Oh shit. I slid a cautious glance up to see Egon scowling at me, glasses half mast and falling fast. "Can I lie?"
"No, you may not. Damn it, Peter, for someone who is as remarkably intelligent as you, you can on occasion be so monumentally stupid." He released my wrist and, reaching past me, retrieved the icepack I'd discarded on the table and slapped it back in my hand. "It does not do you one iota of good on the table."
I rolled my eyes and instead of obeying, tossed it lightly from hand to hand. My dad had really screwed me up. No one knew that better than me, no matter how good I was at hiding it…from others and from myself. I also knew Egon was more than aware of that since the time I'd shown up drunk at his apartment. So I didn't have to put it in words. But there was something else that I did. "Spengs, this is going to be hard for me." There was an understatement and a half. "I'm going to need for you to promise me something."
Instantly Egon placed a hand on my shoulder and squeezed lightly. "I will not let you down, Peter. You have my word."

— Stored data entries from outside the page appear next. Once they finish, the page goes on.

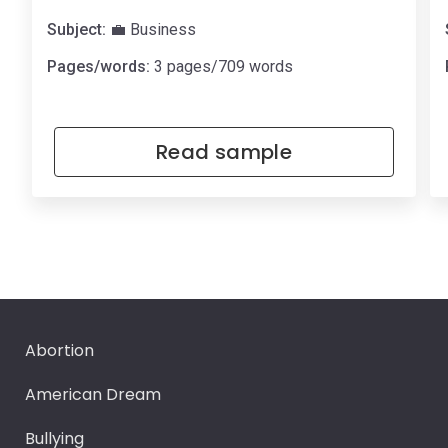
Subject:
💼 Business
Pages/words:
3 pages/709 words
Read sample
Abortion
American Dream
Bullying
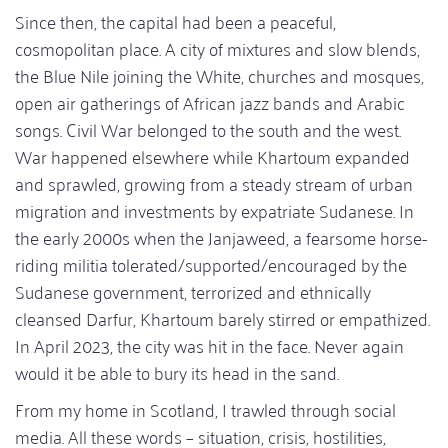
Since then, the capital had been a peaceful,
cosmopolitan place. A city of mixtures and slow blends,
the Blue Nile joining the White, churches and mosques,
open air gatherings of African jazz bands and Arabic
songs. Civil War belonged to the south and the west.
War happened elsewhere while Khartoum expanded
and sprawled, growing from a steady stream of urban
migration and investments by expatriate Sudanese. In
the early 2000s when the Janjaweed, a fearsome horse-
riding militia tolerated/supported/encouraged by the
Sudanese government, terrorized and ethnically
cleansed Darfur, Khartoum barely stirred or empathized.
In April 2023, the city was hit in the face. Never again
would it be able to bury its head in the sand.
From my home in Scotland, I trawled through social
media. All these words – situation, crisis, hostilities,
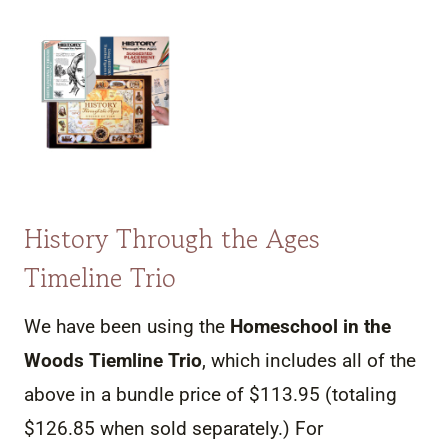
History Through the Ages
Timeline Trio
We have been using the
Homeschool in the
Woods Tiemline Trio
, which includes all of the
above in a bundle price of $113.95 (totaling
$126.85 when sold separately.) For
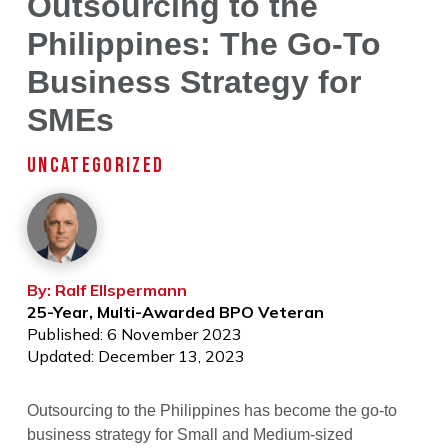
Outsourcing to the
Philippines: The Go-To
Business Strategy for
SMEs
UNCATEGORIZED
By: Ralf Ellspermann
25-Year, Multi-Awarded BPO Veteran
Published: 6 November 2023
Updated: December 13, 2023
Outsourcing to the Philippines has become the go-to
business strategy for Small and Medium-sized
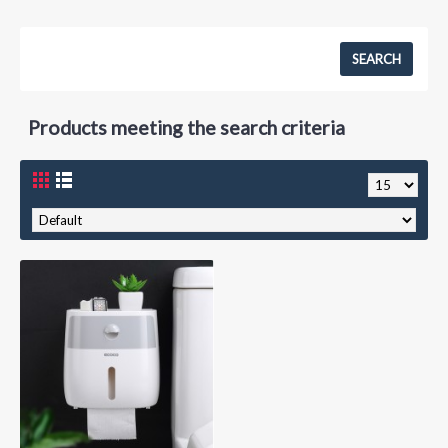
Products meeting the search criteria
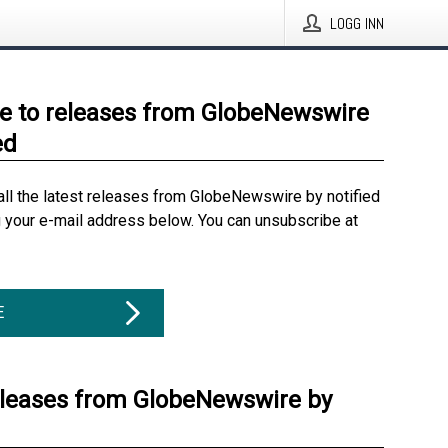
LOGG INN
e to releases from GlobeNewswire
ed
all the latest releases from GlobeNewswire by notified
g your e-mail address below. You can unsubscribe at
E
eleases from GlobeNewswire by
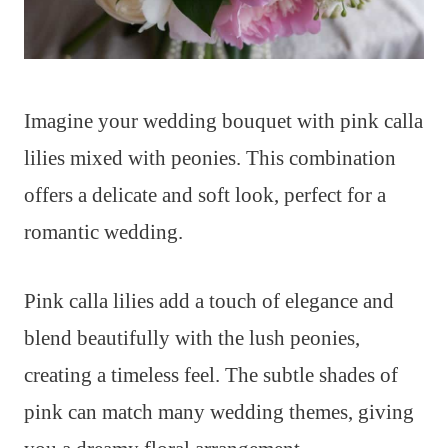
Imagine your wedding bouquet with pink calla
lilies mixed with peonies. This combination
offers a delicate and soft look, perfect for a
romantic wedding.
Pink calla lilies add a touch of elegance and
blend beautifully with the lush peonies,
creating a timeless feel. The subtle shades of
pink can match many wedding themes, giving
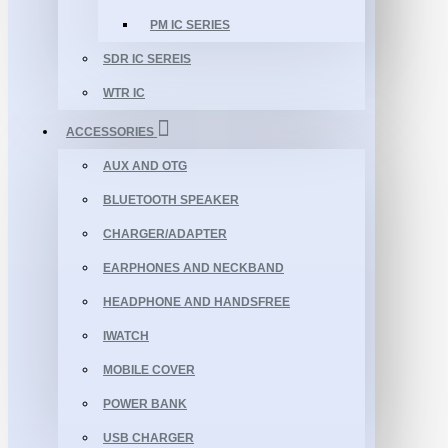
PM IC SERIES
SDR IC SEREIS
WTR IC
ACCESSORIES
AUX AND OTG
BLUETOOTH SPEAKER
CHARGER/ADAPTER
EARPHONES AND NECKBAND
HEADPHONE AND HANDSFREE
IWATCH
MOBILE COVER
POWER BANK
USB CHARGER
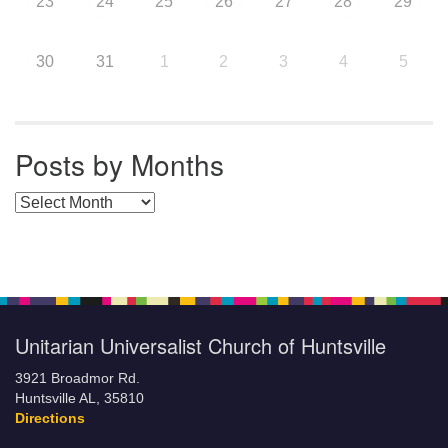
23
24
25
26
27
28
29
30
31
1
2
3
4
5
Posts by Months
Posts by Months
Unitarian Universalist Church of Huntsville
3921 Broadmor Rd.
Huntsville AL, 35810
Directions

I smiled; it was the first genuine one all day. "Yeah, I know." And crazy though it was, I did know that. "That's not what I meant." I let the smile slip away and said with deadly seriousness, "Promise me you won't let me mess this up, Egon."
'Cause I'll try. I'll push you and Ray away as far and often as I can. I won't intend to, but I will. So don't let me. I couldn't say those words, but I thought…I knew Egon heard them anyway. Blue eyes certain, his hand tightened on my shoulder. "I promise you, Peter. And I have never broken a promise."

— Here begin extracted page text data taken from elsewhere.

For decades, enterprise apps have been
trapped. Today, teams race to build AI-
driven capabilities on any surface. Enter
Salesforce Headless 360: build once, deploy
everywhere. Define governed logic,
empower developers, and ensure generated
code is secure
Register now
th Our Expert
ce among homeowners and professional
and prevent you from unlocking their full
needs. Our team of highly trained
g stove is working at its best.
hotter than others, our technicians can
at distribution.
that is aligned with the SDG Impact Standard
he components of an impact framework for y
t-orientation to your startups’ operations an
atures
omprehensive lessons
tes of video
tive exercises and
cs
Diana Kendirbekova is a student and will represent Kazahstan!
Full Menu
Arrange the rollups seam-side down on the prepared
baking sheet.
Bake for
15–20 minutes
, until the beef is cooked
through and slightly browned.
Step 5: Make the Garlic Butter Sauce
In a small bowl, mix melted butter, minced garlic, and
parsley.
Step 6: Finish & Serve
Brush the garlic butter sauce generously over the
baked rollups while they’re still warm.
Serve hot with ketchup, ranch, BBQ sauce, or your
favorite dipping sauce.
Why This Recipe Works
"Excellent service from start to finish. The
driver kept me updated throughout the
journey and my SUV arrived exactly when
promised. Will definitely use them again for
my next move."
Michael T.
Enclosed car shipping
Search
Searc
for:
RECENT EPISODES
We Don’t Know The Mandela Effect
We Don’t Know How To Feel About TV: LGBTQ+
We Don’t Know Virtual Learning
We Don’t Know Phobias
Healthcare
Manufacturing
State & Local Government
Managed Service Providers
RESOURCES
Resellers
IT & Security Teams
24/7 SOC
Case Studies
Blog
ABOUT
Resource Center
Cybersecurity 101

I cleared my throat. "That's good, Egon. I got a feeling I'm going to give you a run for your money." I leaned back, resting comfortably shoulder to shoulder with him, and reapplied the icepack to my face. "You know how much I hate when something happens to my face, Spengs? I'm practically prostate with grief here."
"Oh Peter." The horrified voice said softly from the doorway. "What happened?"
I looked up to see Ray hesitating by the door, his backpack dangling from one hand. His round face had paled a shade at the sight of me. But there was something besides worry…anxiety maybe? It was simple enough to deduce why. Ray was afraid I'd be mad that he'd told Egon about my less than controlled behavior that morning. Even though I'm sure he thought it was for my own good. And, hell, it had been. "Hey, Ray," I mumbled cheerfully around the weight of the icepack. "Egon was really pissed I blew off classes today. He decided to teach me a lesson. Watch out. He's got a mean right hook."
"Peter," he repeated my name in an exasperated tone that was new for him. It was nice to see him holding his own. To take a page from the book of Ray, it was great. He hurried over and winced when he got an even closer look. "You look terrible! Who did this? Have you been to the hospital? Can I get you something?"
And that got Egon in the swing of things. "He was mugged, Raymond." He purposely didn't mention the part about my father I noted with relief. I would have to talk about that someday with Ray. But I'd had enough with my old man today. Pushing his glasses up, Egon added, "Have you been to the hospital, Peter? Or did that last bit of common sense escape you as well?"
Guilty as charged. I slid down and tried not to look like Fido with his tail between his legs and the cat's tail hanging out of his mouth.
"Peter." This time they said it in unison.
Wonderful. Now I had nagging in stereo.
Friendship, it was a multi splendored thing. And despite what I used
to think, that was no crock of shit.